### EXERCISE PROMPT
Reply only with how many lines below contain "tutti".

[PROVIDED INFORMATION — start]

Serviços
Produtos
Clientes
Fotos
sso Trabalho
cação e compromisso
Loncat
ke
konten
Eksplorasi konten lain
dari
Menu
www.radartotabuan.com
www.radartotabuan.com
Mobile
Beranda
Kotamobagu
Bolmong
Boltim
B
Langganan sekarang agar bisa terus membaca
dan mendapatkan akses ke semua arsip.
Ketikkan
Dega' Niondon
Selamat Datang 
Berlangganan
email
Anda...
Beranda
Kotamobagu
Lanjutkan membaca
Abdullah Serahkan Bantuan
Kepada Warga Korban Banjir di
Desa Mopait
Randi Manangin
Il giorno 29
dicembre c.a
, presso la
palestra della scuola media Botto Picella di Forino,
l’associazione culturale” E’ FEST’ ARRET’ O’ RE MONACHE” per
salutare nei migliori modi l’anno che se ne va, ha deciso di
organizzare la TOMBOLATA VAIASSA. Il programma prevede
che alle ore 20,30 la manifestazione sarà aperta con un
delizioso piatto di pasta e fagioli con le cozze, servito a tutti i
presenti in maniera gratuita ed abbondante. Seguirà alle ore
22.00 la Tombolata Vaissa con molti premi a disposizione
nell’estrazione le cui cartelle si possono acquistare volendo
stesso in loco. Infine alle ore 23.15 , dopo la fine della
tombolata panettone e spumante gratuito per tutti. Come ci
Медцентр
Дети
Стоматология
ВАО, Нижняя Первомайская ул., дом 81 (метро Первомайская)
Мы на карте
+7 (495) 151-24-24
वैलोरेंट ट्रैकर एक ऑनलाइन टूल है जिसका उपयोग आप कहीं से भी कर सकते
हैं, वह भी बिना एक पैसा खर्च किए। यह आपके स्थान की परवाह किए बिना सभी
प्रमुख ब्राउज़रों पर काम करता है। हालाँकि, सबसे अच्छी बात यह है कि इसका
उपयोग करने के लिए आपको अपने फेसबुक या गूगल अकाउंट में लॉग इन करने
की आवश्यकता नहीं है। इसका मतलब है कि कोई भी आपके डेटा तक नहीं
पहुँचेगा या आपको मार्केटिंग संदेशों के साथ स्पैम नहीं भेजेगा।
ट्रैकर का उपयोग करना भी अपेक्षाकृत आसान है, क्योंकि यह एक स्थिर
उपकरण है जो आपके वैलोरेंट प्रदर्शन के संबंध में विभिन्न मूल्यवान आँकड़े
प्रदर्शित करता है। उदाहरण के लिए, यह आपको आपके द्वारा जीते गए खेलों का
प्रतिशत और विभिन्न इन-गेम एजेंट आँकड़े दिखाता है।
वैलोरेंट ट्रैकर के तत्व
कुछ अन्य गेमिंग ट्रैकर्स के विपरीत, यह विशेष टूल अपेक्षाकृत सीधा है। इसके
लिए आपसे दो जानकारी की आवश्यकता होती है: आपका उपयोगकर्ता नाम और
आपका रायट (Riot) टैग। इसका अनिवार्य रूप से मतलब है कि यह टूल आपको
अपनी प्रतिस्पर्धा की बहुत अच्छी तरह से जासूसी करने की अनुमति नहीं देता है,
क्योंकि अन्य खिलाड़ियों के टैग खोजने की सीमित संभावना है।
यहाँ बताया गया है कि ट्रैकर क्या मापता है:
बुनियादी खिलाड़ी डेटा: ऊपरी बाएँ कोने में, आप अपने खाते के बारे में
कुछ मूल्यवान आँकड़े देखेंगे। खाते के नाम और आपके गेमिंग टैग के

[PROVIDED INFORMATION — finish]

### FINAL ANSWER
2